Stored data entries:
___

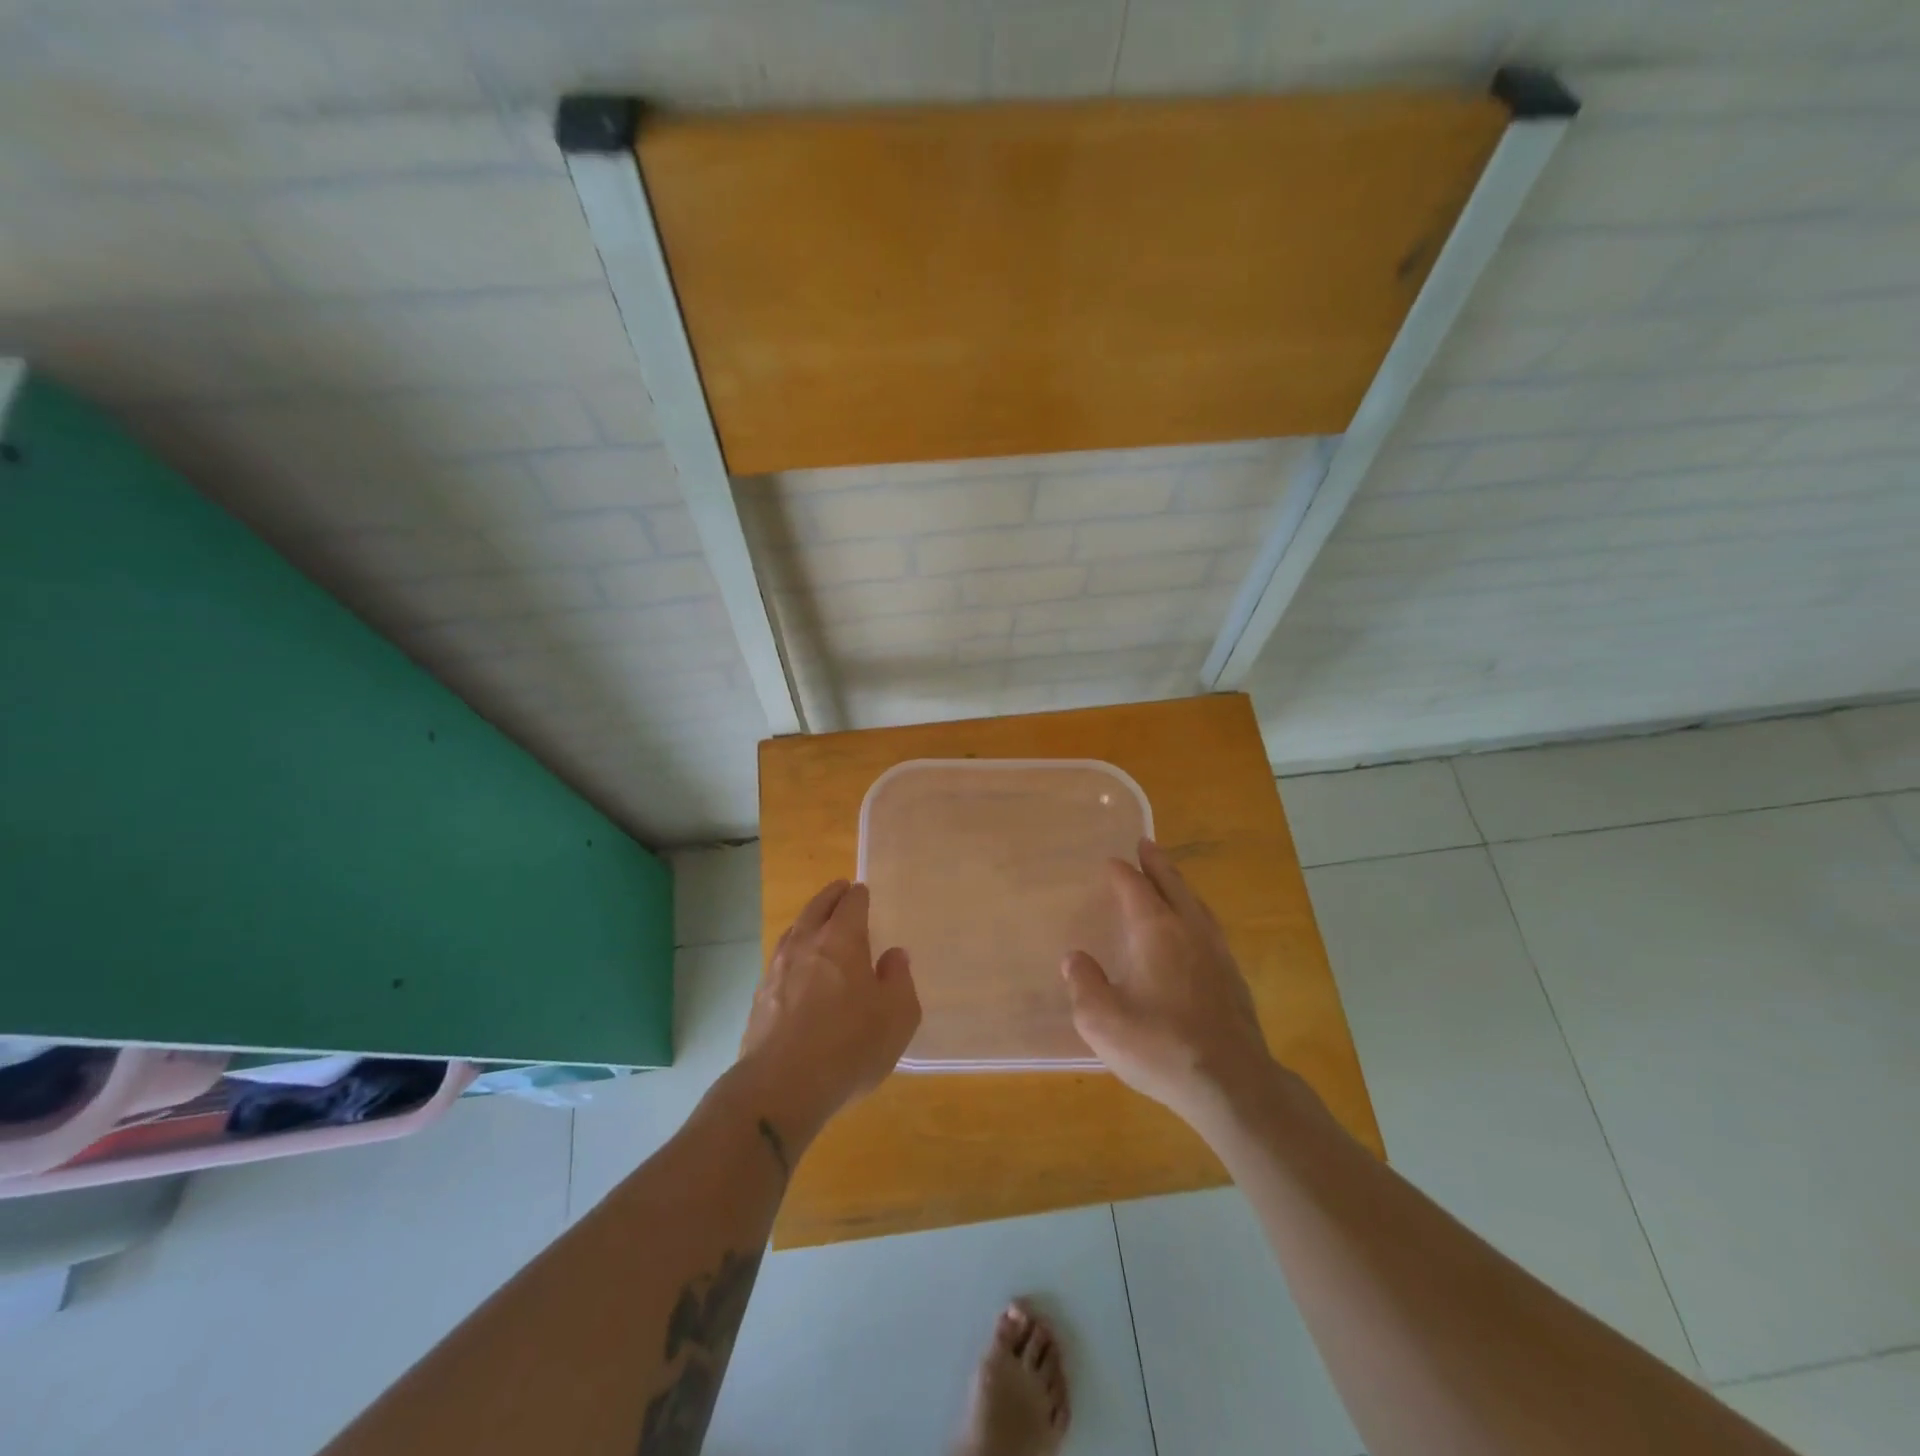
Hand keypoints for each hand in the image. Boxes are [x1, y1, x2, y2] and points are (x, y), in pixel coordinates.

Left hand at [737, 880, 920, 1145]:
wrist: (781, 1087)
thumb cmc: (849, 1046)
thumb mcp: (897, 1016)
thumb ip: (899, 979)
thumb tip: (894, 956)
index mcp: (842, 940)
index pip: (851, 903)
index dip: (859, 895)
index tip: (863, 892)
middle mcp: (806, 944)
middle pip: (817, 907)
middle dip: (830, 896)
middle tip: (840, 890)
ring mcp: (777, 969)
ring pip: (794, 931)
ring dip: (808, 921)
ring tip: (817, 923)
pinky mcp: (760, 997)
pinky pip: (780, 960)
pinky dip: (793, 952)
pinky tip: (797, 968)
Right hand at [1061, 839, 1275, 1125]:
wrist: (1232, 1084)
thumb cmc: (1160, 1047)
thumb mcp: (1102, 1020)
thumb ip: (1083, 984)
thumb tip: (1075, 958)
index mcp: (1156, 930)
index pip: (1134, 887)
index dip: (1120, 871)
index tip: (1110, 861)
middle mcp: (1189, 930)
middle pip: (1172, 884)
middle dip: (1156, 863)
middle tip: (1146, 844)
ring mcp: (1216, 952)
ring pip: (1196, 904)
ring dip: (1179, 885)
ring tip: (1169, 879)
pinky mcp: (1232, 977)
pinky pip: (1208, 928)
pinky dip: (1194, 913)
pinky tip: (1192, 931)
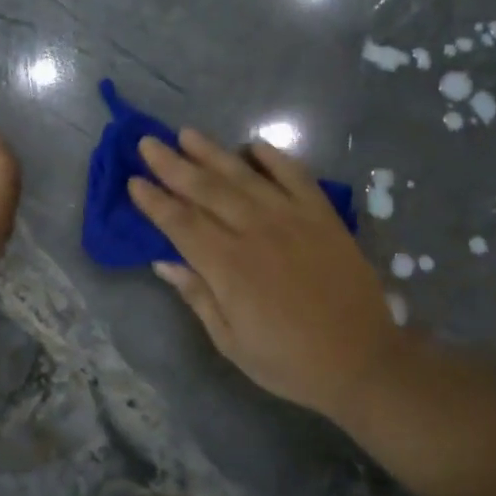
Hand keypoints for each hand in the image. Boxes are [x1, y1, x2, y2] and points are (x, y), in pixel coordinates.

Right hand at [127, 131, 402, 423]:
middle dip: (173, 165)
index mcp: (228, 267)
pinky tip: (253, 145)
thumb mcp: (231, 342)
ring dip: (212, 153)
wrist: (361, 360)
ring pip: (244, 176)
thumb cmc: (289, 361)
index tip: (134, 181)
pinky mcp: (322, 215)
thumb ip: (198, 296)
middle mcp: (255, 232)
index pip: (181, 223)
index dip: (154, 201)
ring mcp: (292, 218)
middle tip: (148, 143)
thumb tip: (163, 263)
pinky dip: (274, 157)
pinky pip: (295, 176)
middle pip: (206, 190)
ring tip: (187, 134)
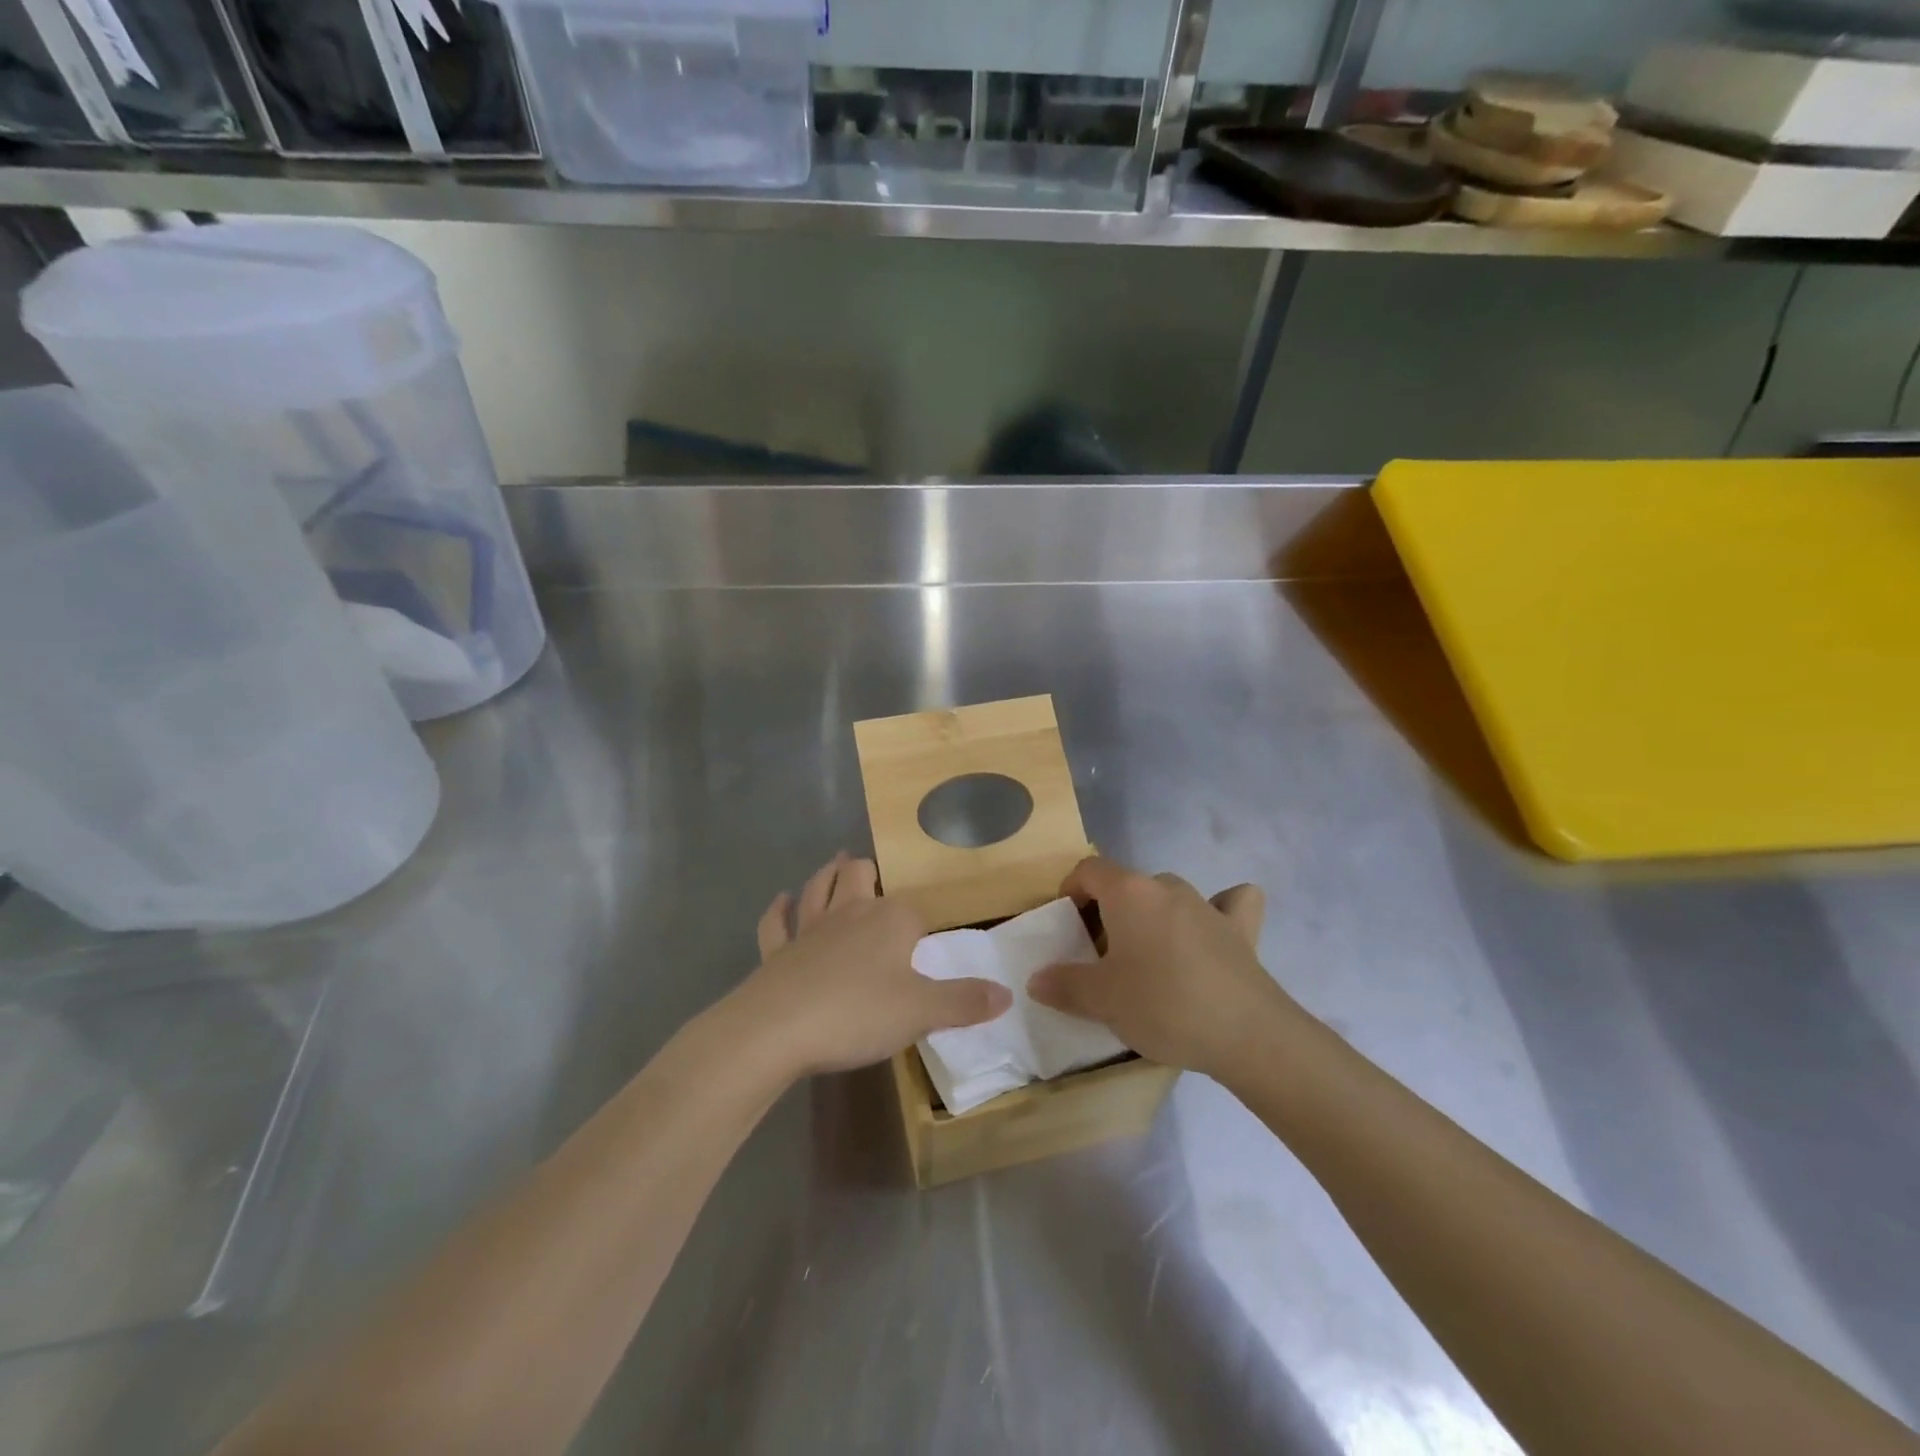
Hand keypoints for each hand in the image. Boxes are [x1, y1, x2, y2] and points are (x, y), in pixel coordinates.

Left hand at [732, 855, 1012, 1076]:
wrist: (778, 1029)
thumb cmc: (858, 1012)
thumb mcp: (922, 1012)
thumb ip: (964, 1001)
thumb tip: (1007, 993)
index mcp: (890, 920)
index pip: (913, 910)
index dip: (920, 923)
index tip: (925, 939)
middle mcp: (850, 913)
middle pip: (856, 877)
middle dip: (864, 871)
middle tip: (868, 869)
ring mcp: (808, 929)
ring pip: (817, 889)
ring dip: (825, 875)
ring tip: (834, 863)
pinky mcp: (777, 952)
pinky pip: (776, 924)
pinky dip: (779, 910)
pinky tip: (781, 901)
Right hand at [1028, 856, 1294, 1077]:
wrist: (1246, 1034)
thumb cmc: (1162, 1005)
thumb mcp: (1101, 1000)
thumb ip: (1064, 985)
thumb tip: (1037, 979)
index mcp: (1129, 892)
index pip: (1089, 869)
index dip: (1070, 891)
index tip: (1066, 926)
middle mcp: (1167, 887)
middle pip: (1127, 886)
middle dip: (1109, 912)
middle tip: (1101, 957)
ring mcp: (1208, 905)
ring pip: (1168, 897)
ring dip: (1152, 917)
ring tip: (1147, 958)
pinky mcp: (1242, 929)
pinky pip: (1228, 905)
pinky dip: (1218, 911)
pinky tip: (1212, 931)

___

=== How to complete this task ===
Transcribe, from the records above, the first line and every line after it up to and including the line with "index dip: (859, 895)"; omit pictures.

=== Response box ===
Hand keypoints for each hand in the image. Boxes are [x1, y1, x2, y2] and points are (x, y), in pixel coordinates.

Left hand at [737, 880, 920, 1145]:
wrist: (781, 1087)
thumb cmc: (849, 1046)
thumb mcp: (897, 1016)
thumb ip: (899, 979)
thumb tip: (894, 956)
index mcp: (842, 940)
index pip: (851, 903)
index dip: (859, 895)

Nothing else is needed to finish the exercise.